Punjab rarely hears a political statement as disturbing—and as necessary—as the recent revelation by former Chief Minister of Punjab, Mrs Rajinder Kaur Bhattal. She disclosed that before the 1997 Assembly elections, she was approached with a chilling proposal: allow bomb blasts to create fear, polarise voters, and convert chaos into electoral advantage.

Bhattal refused. That refusal matters. And the fact that she chose to reveal it even after nearly 30 years makes it deeply relevant today.

In a political culture where winning is often treated as the ultimate virtue, she chose Punjab over party, conscience over command, and democracy over getting re-elected. She did not just reject an immoral plan; she rejected the very idea that terror could ever be a political tool. By later speaking about it publicly, she took a second, even braver step—exposing a dark truth that many would have preferred to remain buried.

For that, she deserves appreciation.
However, Punjab cannot stop at appreciation alone.

One Refusal Raises an Uncomfortable Question
Bhattal’s statement forces a question the state can no longer avoid: if one leader refused, how many others may have agreed? And to what level were such agreements made—purely political, or deeply rooted in a monetary nexus as well?

Such proposals do not emerge in isolation. They arise only in systems where police officers believe political protection is assured, and politicians believe violence can be “managed.” This is the essence of the political–police nexus—a quiet, mutually beneficial arrangement where power and force feed each other. Quid-Pro at its best!

Gurpartap Singh Mann is a farmer and former Member of the Punjab Public Service Commission. He has served as Chief General Manager, Punjab Infrastructure Development Board. An engineer and MBA by qualification, he writes on governance, agriculture and socio-political issues concerning Punjab. He draws inspiration from his father, S. Bhupinder Singh Mann, former Member of the Rajya Sabha and founder of the Bharatiya Kisan Union in Punjab. He has also served as spokesperson of the Punjab Congress and was founder-chairman of its Social Media Cell.

Punjab’s own history explains how this nexus took root. During the militancy years of the 1980s and early 1990s, extraordinary powers were given to the police to fight terrorism. Those years were brutal, and the challenges were real. Terrorism was defeated; however, the extraordinary policing architecture was never fully dismantled—it merely changed its form.

Instead of returning to normal democratic oversight, unchecked power became normalised. Promotions, postings, and protection increasingly depended on political loyalty rather than professionalism. Politicians, in turn, found it convenient to use police muscle to manage opponents, influence elections, silence trouble, and even partner for monetary gains.

Although militancy ended, this nexus did not. It simply evolved.

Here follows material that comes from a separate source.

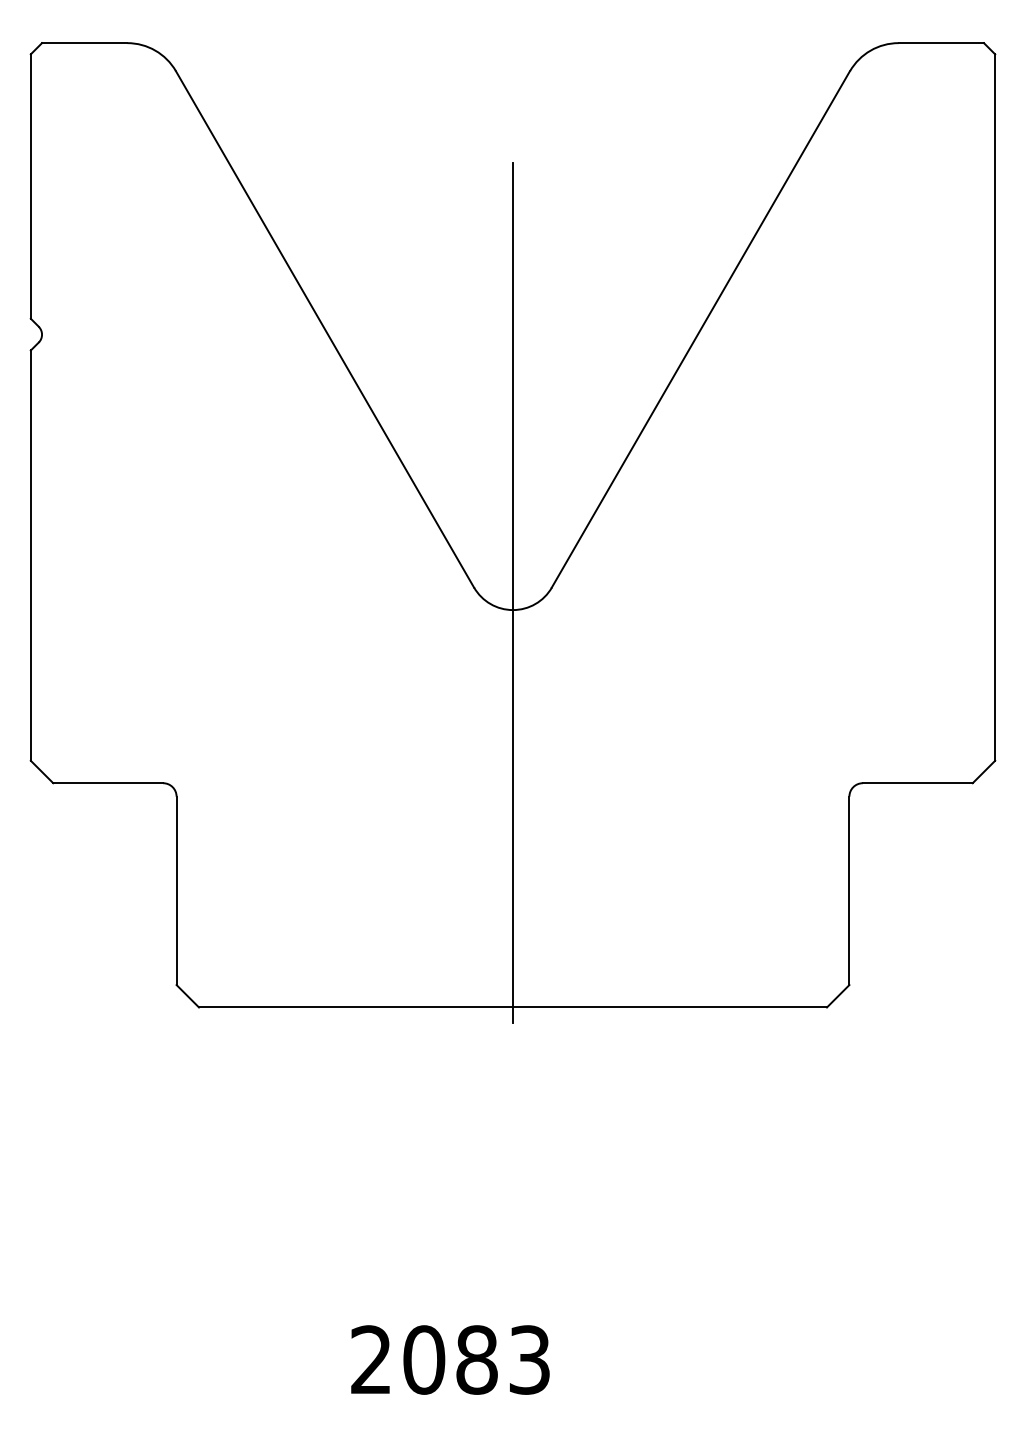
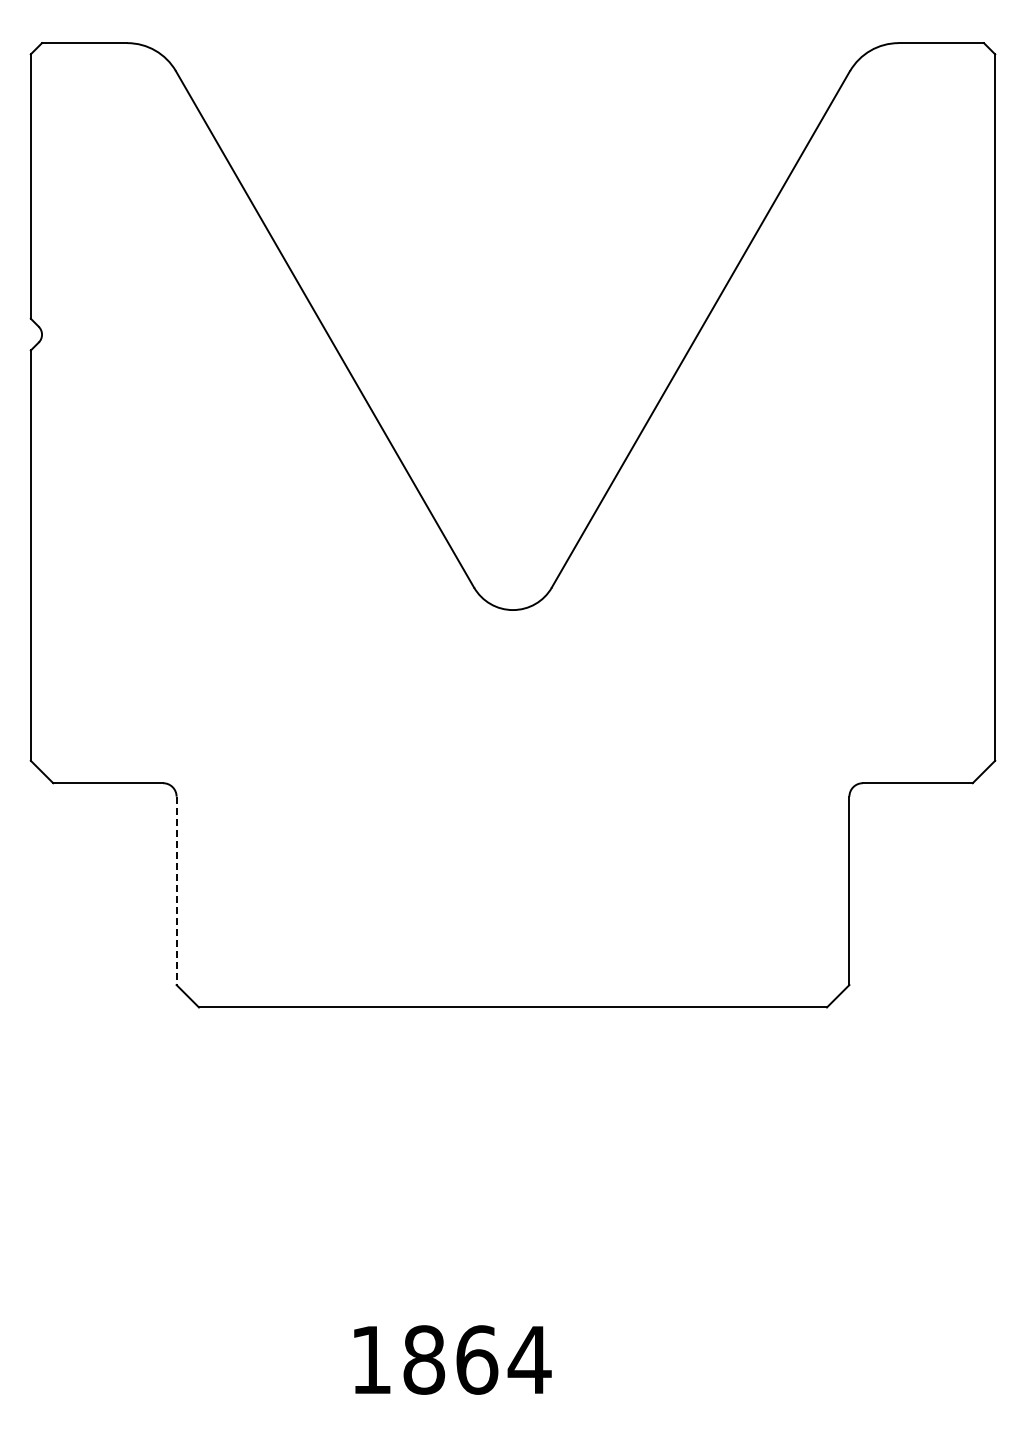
line at (513, 592): present -> none
line at (176, 891): solid -> dashed
text at (451, 1359): 2083 -> 1864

From State Power to Outsourced Violence
Today, Punjab is battling organised gangs, extortion networks, drug syndicates, and foreign-based criminals. These gangs do not operate only on the strength of weapons. They survive because of information leaks, selective enforcement, and political indifference.

The old model—direct coercion by the state—has evolved into a new one: outsourced violence. Gangsters do what the system no longer wants to do openly. Politicians maintain distance. Accountability evaporates.

The Maur bomb blast, just before the 2017 Assembly polls, remains untraced till date. This is not an isolated failure. This is why high-profile crimes remain unsolved. This is why investigations slow down after elections. This is why fear resurfaces at politically sensitive moments.

The nexus adapts very fast, and that is precisely why it survives.

Why Naming Names Is Essential
Bhattal has done what few leaders have dared to do: she broke the silence. But truth cannot stop halfway.

Punjab has a right to know:

· which police officers made this proposal,

· which political intermediaries were involved,

· and who believed bomb blasts were an acceptable election strategy.

Naming names is not about revenge or reopening old wounds. It is about ensuring such ideas never surface again. Without accountability, the message goes out that even the most dangerous proposals carry no consequences.

The Nexus Must Be Broken — But Who Will Dare?
This brings us to the most difficult question of all.

Who in Punjab today has the political commitment to do what Bhattal did—and go further? Or, in other words, does any leader have the will to stand for Punjab rather than merely for their party? Who is willing to rise above party loyalties, high-command diktats, and electoral arithmetic?

Who will confront police misuse, political complicity, and criminal partnerships—even if it costs power?

Although illegitimately offered power and money make it easier for politicians to regain and retain office, the long-term cost is devastating for Punjab.

Such leadership is rare. However, without it, Punjab will remain trapped in a cycle where violence mutates but never disappears. Bhattal proved that refusal was possible. Her disclosure proves that silence, even today, is a choice.

Now Punjab must demand the final step: full truth, full accountability, and a clear dismantling of the political–police nexus.

Because democracy does not collapse in one blast.
It collapses when those who planned, proposed, or protected such ideas are never named.